'Global Trends in Antibiotic Consumption, 2000-2010', a study by scientists from Princeton University, has found that worldwide antibiotic use has risen by 36% over those 10 years, with five countries — Brazil, Russia, India, China and South Africa (BRICS) — responsible for more than three-quarters of that surge. Among the 16 groups of antibiotics studied, cephalosporins, broad-spectrum penicillins and fluoroquinolones accounted for more than half of that increase, with consumption rising 55% from 2000 to 2010.
During this period, India's antibiotic use went up from eight billion units (2001) to 12.9 billion units (2010).
The study quantifies the growing alarm surrounding antibiotic-resistant pathogens and a loss of efficacy among antibiotics used to combat the most common illnesses. It confirms an increasing resistance to carbapenems and polymixins, two classes of drugs long considered the last resort antibiotics for illnesses without any other known treatment.
"Indians consume around 11 antibiotic tablets per year," Ramanan Laxminarayan, one of the authors of the study, told TOI. "That's five days of antibiotics for every person in the country, which is more than the Chinese or Brazilians. An average Chinese popped seven antibiotic pills a year. However, both India and China's numbers are lesser than the Americans who on average pop 22 antibiotic pills a year. The paper confirms that global use of antibiotics is surging and specially in India."
Laxminarayan said that was both good news and bad news. "It means that more Indians are able to access antibiotics, which are particularly important for those who previously died of easily treatable infections," he said. "However, the massive increase in use, both appropriate and inappropriate, is leading to increases in drug resistance. Antibiotic use is the single most important reason for resistance. Also use of last resort drugs like carbapenems has gone up significantly in India, and it is difficult to justify why such powerful antibiotics are being use so much more frequently."
Laxminarayan said it had to be remembered that before we had antibiotics, it was pretty easy to die of a bacterial infection. "And we're choosing to go back into a world where you won't necessarily get better from a bacterial infection," he said. "It's not happening at a mass scale, but we're starting to see the beginning of when the antibiotics are not working as well."

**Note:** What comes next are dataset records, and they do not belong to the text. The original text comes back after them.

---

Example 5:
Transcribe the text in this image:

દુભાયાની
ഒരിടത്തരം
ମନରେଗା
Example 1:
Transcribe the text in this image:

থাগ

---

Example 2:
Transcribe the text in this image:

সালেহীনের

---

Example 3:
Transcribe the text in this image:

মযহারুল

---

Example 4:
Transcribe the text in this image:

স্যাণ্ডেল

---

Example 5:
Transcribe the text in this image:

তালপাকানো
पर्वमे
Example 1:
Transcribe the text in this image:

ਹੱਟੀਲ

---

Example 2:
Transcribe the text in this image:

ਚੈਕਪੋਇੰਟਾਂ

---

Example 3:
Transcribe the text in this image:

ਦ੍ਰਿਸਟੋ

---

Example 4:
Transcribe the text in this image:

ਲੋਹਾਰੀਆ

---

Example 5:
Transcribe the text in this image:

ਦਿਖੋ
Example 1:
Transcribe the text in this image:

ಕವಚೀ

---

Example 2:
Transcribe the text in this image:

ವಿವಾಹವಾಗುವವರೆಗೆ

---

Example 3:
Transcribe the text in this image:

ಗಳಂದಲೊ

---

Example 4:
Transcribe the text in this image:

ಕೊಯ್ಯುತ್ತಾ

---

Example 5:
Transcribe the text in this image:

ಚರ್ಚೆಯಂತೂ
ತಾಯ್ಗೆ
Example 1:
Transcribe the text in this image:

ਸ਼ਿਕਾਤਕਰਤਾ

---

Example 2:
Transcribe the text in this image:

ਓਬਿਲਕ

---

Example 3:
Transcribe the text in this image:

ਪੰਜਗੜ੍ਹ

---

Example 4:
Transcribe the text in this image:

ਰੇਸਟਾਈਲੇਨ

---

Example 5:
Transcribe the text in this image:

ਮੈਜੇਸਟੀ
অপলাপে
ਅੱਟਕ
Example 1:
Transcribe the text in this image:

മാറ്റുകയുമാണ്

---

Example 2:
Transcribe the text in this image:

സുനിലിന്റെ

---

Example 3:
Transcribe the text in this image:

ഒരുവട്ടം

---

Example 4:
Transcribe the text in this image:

Professor Dame Sally Davies, chief medical officer for England and chief scientific adviser for the Department of Health, London, said: "This paper breaks new ground with the comparative antibiotic consumption data by country of the first decade of the 21st century. There is a direct relationship between consumption and development of antibiotic resistance, so the data is key for us all developing a 'National Action Plans Against Antimicrobial Resistance' as set out in the World Health Assembly Resolution in May."
The study noted that the use of antibiotics tended to peak at different times of the year, corresponding in almost every case with the onset of the flu season. In the northern hemisphere, for example, consumption peaked between January and March, while in the southern hemisphere it peaked between July and November. One notable exception was India, for which usage peaked between July and September, correlating with the end of the monsoon season.